Si, ci stiamo pensando, proprio questa sera ci riuniamo a casa mia e davanti al camino, con vino e castagne, per prendere la decisione al riguardo.
A questo punto mi incuriosisce sapere qual è il vostro modus operandi nella costruzione dei brani.
Ci confrontiamo molto liberamente. Partiamo da delle idee sulle quali ognuno dice la sua. La volta successiva che ci vediamo uno arriva con una parte scritta, che sia un riff o delle strofe, e da lì costruiamo il pezzo con il contributo di tutti.
Quali sono le dinamiche di gruppo che caratterizzano i Têtes De Bois?
La nostra storia è nata quando eravamo ragazzini, quindi siamo amici da una vita, insieme abbiamo superato anche momenti difficilissimi e questa è una cosa bellissima. Abbiamo deciso che ad ogni concerto diamo la ‘coppa toppa’ a chi ha fatto l’errore peggiore, chi la vince deve pagare la cena a tutti. Siccome è molto umiliante per noi fare errori, è il modo migliore per cercare di esprimerci sempre al massimo. In questo modo chi deve pagare la cena lo fa senza porre nessun tipo di opposizione. Insomma non si discute, chi sbaglia paga e zitto.
Voi passate senza problemi dalla televisione ai centri sociali, ai luoghi di lavoro. È questo il modo migliore per essere popolari a tutti gli effetti?
Se vogliamo scegliere di entrare nelle teste di tutti non esitiamo ad andare in televisione, qualora ci venga offerto, ma a patto che possiamo restare noi stessi. È capitato che ci è stato proposto di fare canzoni che non ci andava di fare, ma siccome abbiamo minacciato di andarcene, alla fine siamo riusciti a realizzare lo spettacolo che avevamo in testa. Non ce ne frega di fare i compromessi, o facciamo come vogliamo o non ci andiamo in televisione. Mai di moda siamo e mai di moda saremo. Secondo noi andare in televisione è un modo per amplificare i nostri messaggi. Ha soltanto questa funzione. Siamo artisti e quello che proponiamo non può avere steccati su dove proponiamo le nostre cose, l’importante sono le cause che ci appartengono.

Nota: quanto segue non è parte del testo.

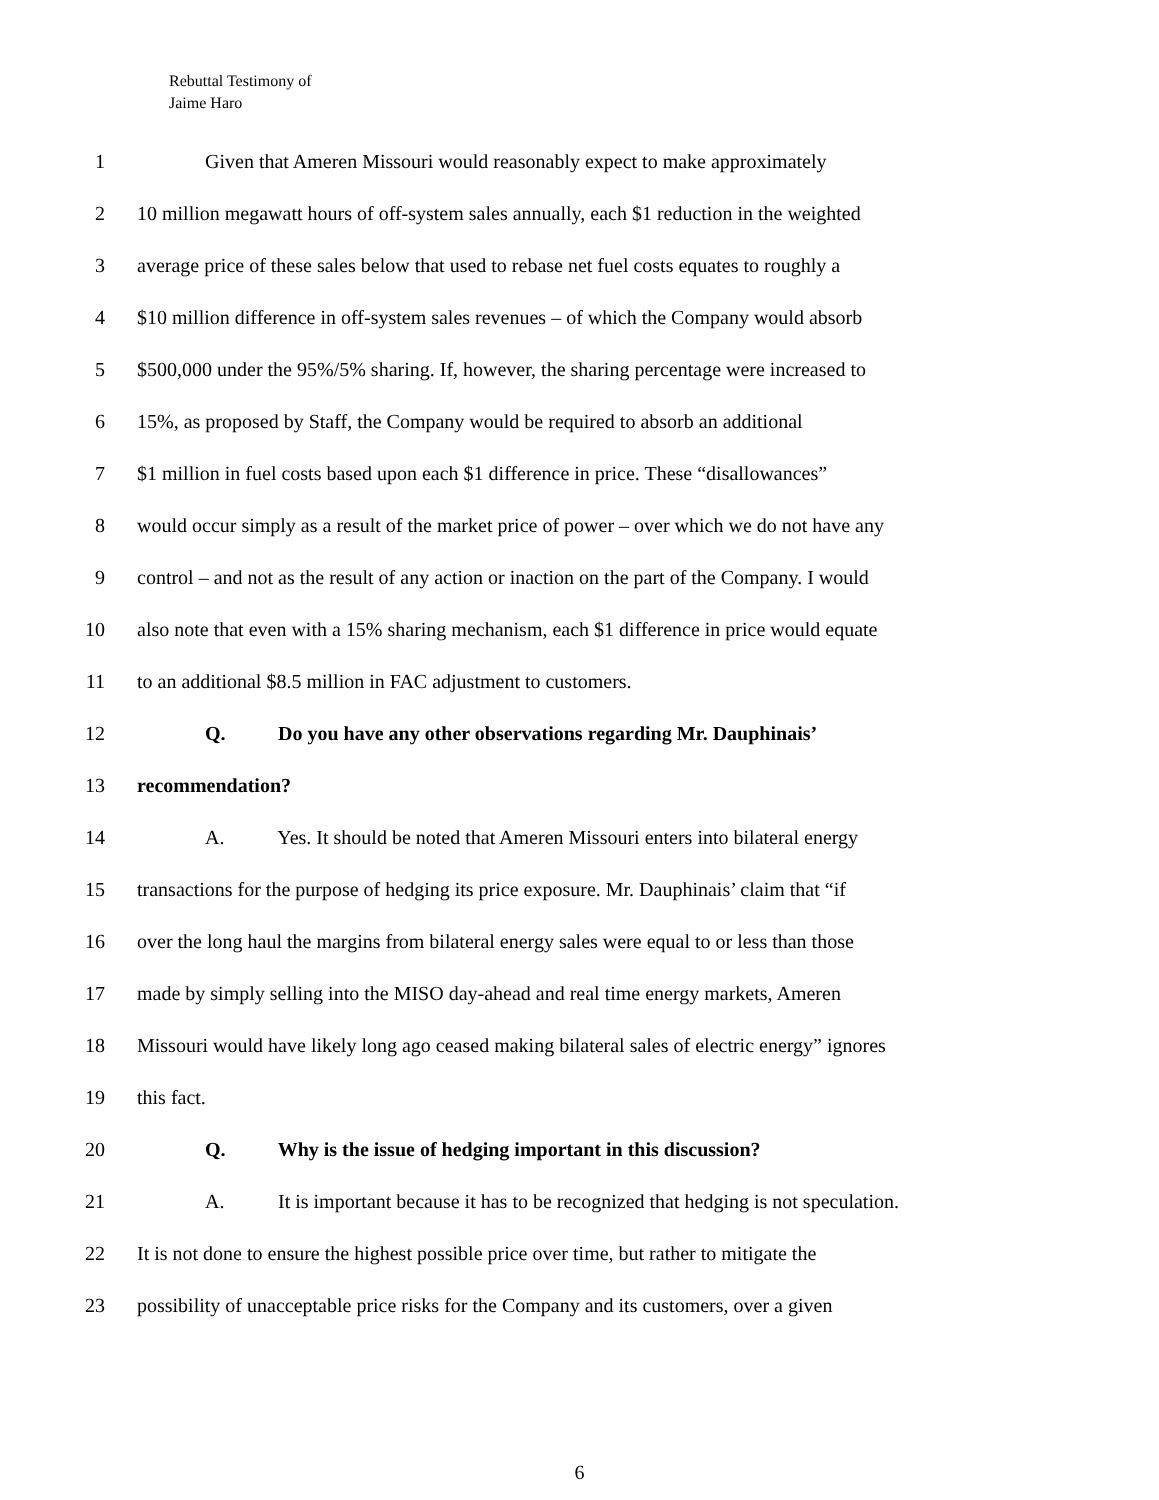Rebuttal Testimony of
Jaime Haro
1 Given that Ameren Missouri would reasonably expect to make approximately
2 10 million megawatt hours of off-system sales annually, each $1 reduction in the weighted
3 average price of these sales below that used to rebase net fuel costs equates to roughly a
4 $10 million difference in off-system sales revenues – of which the Company would absorb
5 $500,000 under the 95%/5% sharing. If, however, the sharing percentage were increased to
6 15%, as proposed by Staff, the Company would be required to absorb an additional
7 $1 million in fuel costs based upon each $1 difference in price. These “disallowances”
8 would occur simply as a result of the market price of power – over which we do not have any
9 control – and not as the result of any action or inaction on the part of the Company. I would
10 also note that even with a 15% sharing mechanism, each $1 difference in price would equate
11 to an additional $8.5 million in FAC adjustment to customers.
12 Q. Do you have any other observations regarding Mr. Dauphinais’
13 recommendation?
14 A. Yes. It should be noted that Ameren Missouri enters into bilateral energy
15 transactions for the purpose of hedging its price exposure. Mr. Dauphinais’ claim that “if
16 over the long haul the margins from bilateral energy sales were equal to or less than those
17 made by simply selling into the MISO day-ahead and real time energy markets, Ameren
18 Missouri would have likely long ago ceased making bilateral sales of electric energy” ignores
19 this fact.
20 Q. Why is the issue of hedging important in this discussion?
21 A. It is important because it has to be recognized that hedging is not speculation.
22 It is not done to ensure the highest possible price over time, but rather to mitigate the
23 possibility of unacceptable price risks for the Company and its customers, over a given
6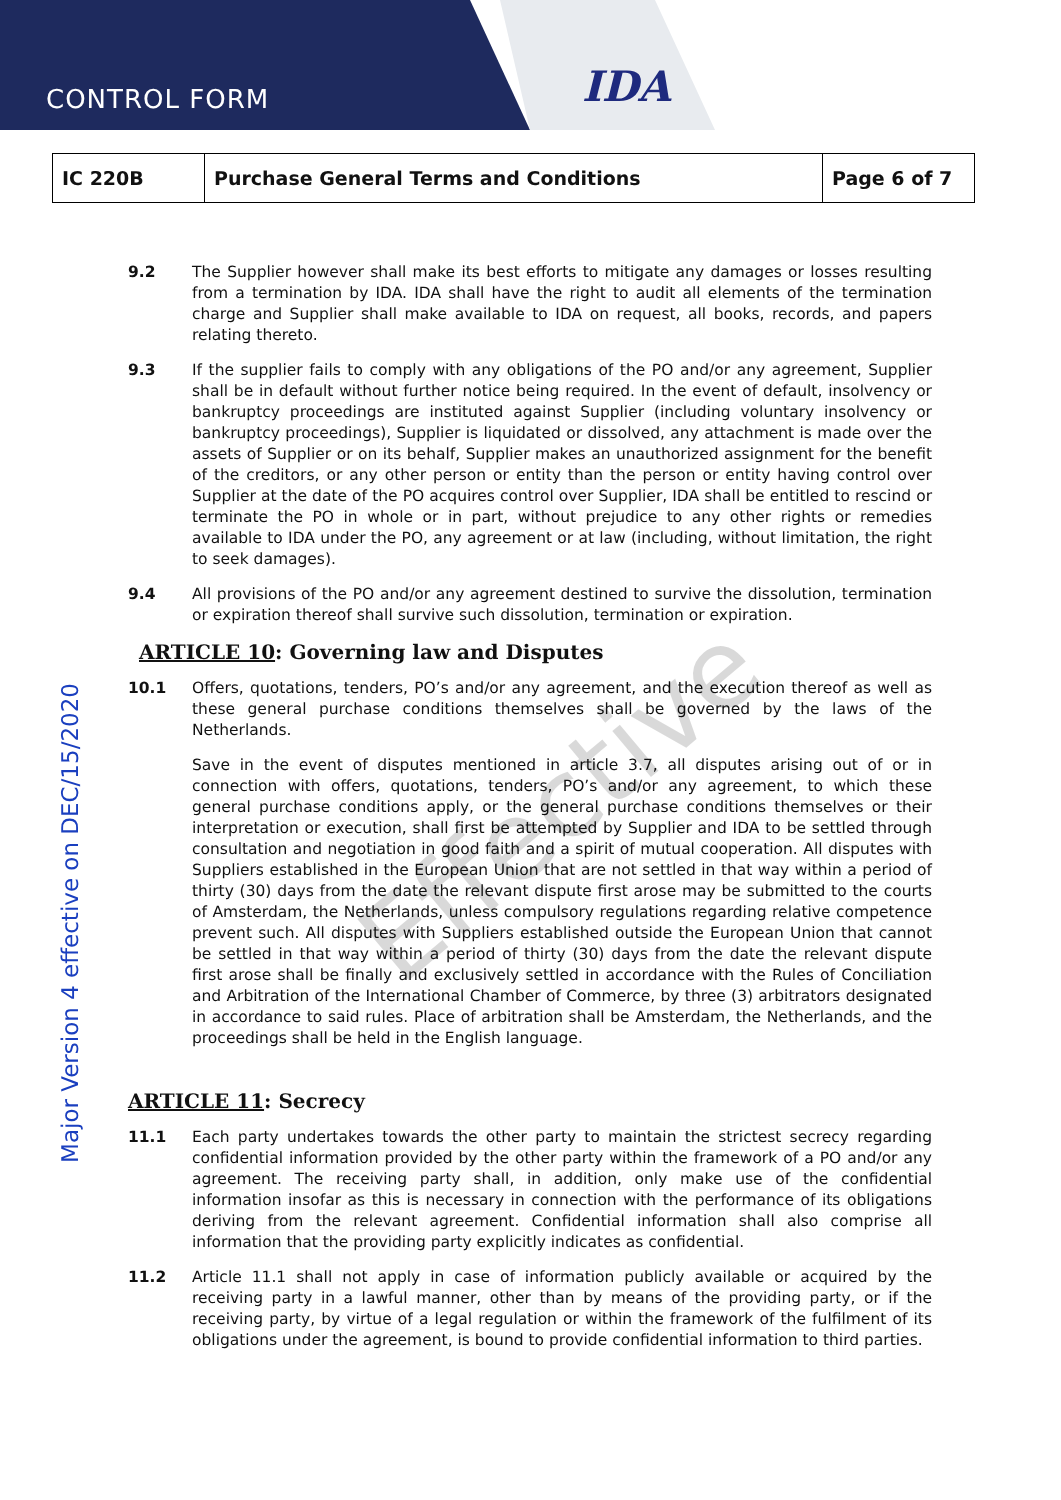CONTROL FORM IDA
| IC 220B | Purchase General Terms and Conditions | Page 6 of 7 |
Major Version 4 effective on DEC/15/2020
9.2 The Supplier however shall make its best efforts to mitigate any damages or losses resulting from a termination by IDA. IDA shall have the right to audit all elements of the termination charge and Supplier shall make available to IDA on request, all books, records, and papers relating thereto.
9.3 If the supplier fails to comply with any obligations of the PO and/or any agreement, Supplier shall be in default without further notice being required. In the event of default, insolvency or bankruptcy proceedings are instituted against Supplier (including voluntary insolvency or bankruptcy proceedings), Supplier is liquidated or dissolved, any attachment is made over the assets of Supplier or on its behalf, Supplier makes an unauthorized assignment for the benefit of the creditors, or any other person or entity than the person or entity having control over Supplier at the date of the PO acquires control over Supplier, IDA shall be entitled to rescind or terminate the PO in whole or in part, without prejudice to any other rights or remedies available to IDA under the PO, any agreement or at law (including, without limitation, the right to seek damages).
9.4 All provisions of the PO and/or any agreement destined to survive the dissolution, termination or expiration thereof shall survive such dissolution, termination or expiration.
ARTICLE 10: Governing law and Disputes
10.1 Offers, quotations, tenders, PO’s and/or any agreement, and the execution thereof as well as these general purchase conditions themselves shall be governed by the laws of the Netherlands.
Save in the event of disputes mentioned in article 3.7, all disputes arising out of or in connection with offers, quotations, tenders, PO’s and/or any agreement, to which these general purchase conditions apply, or the general purchase conditions themselves or their interpretation or execution, shall first be attempted by Supplier and IDA to be settled through consultation and negotiation in good faith and a spirit of mutual cooperation. All disputes with Suppliers established in the European Union that are not settled in that way within a period of thirty (30) days from the date the relevant dispute first arose may be submitted to the courts of Amsterdam, the Netherlands, unless compulsory regulations regarding relative competence prevent such. All disputes with Suppliers established outside the European Union that cannot be settled in that way within a period of thirty (30) days from the date the relevant dispute first arose shall be finally and exclusively settled in accordance with the Rules of Conciliation and Arbitration of the International Chamber of Commerce, by three (3) arbitrators designated in accordance to said rules. Place of arbitration shall be Amsterdam, the Netherlands, and the proceedings shall be held in the English language.
ARTICLE 11: Secrecy
11.1 Each party undertakes towards the other party to maintain the strictest secrecy regarding confidential information provided by the other party within the framework of a PO and/or any agreement. The receiving party shall, in addition, only make use of the confidential information insofar as this is necessary in connection with the performance of its obligations deriving from the relevant agreement. Confidential information shall also comprise all information that the providing party explicitly indicates as confidential.
11.2 Article 11.1 shall not apply in case of information publicly available or acquired by the receiving party in a lawful manner, other than by means of the providing party, or if the receiving party, by virtue of a legal regulation or within the framework of the fulfilment of its obligations under the agreement, is bound to provide confidential information to third parties.
Effective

È stato faticoso scegliere i brani che sono finiti su “Mai di moda”? Quanto vi è costato sacrificare alcune canzoni?
È stato difficile perché abbiamo sacrificato brani che avremmo voluto mettere di “Pezzi di ricambio” e di “Pace e male”, come “Il mercato delle creme” o altre di Ferrè, ma alla fine dobbiamo accontentarci perché trenta canzoni sono tante, la raccolta dura un’ora e mezza, come uno spettacolo.
Girando l’Italia in tante situazioni differenti quali riscontri avete avuto finora rispetto alle reazioni alla crisi?
Moltissima rabbia e moltissima frustrazione. C’è sfiducia e consapevolezza che domani sarà peggio di oggi. Le persone hanno capito che ai figli dovrebbero far giungere il messaggio che staranno peggio dei loro padri. Questa è una cosa assolutamente ingiusta, dunque intollerabile. Le persone hanno capito molto più di quello che è stato loro descritto. Si dovrebbe recuperare ed estendere il valore della decrescita, andando in controtendenza rispetto all’idea che se produco e consumo di più ci sarà più beneficio per tutti.
Se chi comanda pretende che il mio obiettivo sia quello di aumentare il Pil, io sarò indotto a vivere male. Bisognerebbe lavorare sull’idealità, recuperando l’elogio della lentezza e non fare una riforma del lavoro per cui devo fare una pausa pranzo di 23 minuti, strozzandomi dai 20 ai 70 anni, per cosa? Per poi avere uno straccio di pensione. Ma che me ne frega! Rivendico il diritto a fare una pausa pranzo per cui mi prendo il tempo di cui ho bisogno, per godermi anche un caffè.
Per voi c’è un confine un confine tra l’artista e l’agitatore politico?
No, perché dal punto di vista umano si scrivono sempre canzoni di lotta, anche quelle di amore infondo sono canzoni di lotta. Dal punto di vista artistico, invece, la lotta politica o umana è una lotta esistenziale che può diventare arte. L’anima che si sconvolge attraverso le corde dell’arte è una cosa bellissima. La dimensione politica come fatto personale è un grande passo verso la consapevolezza.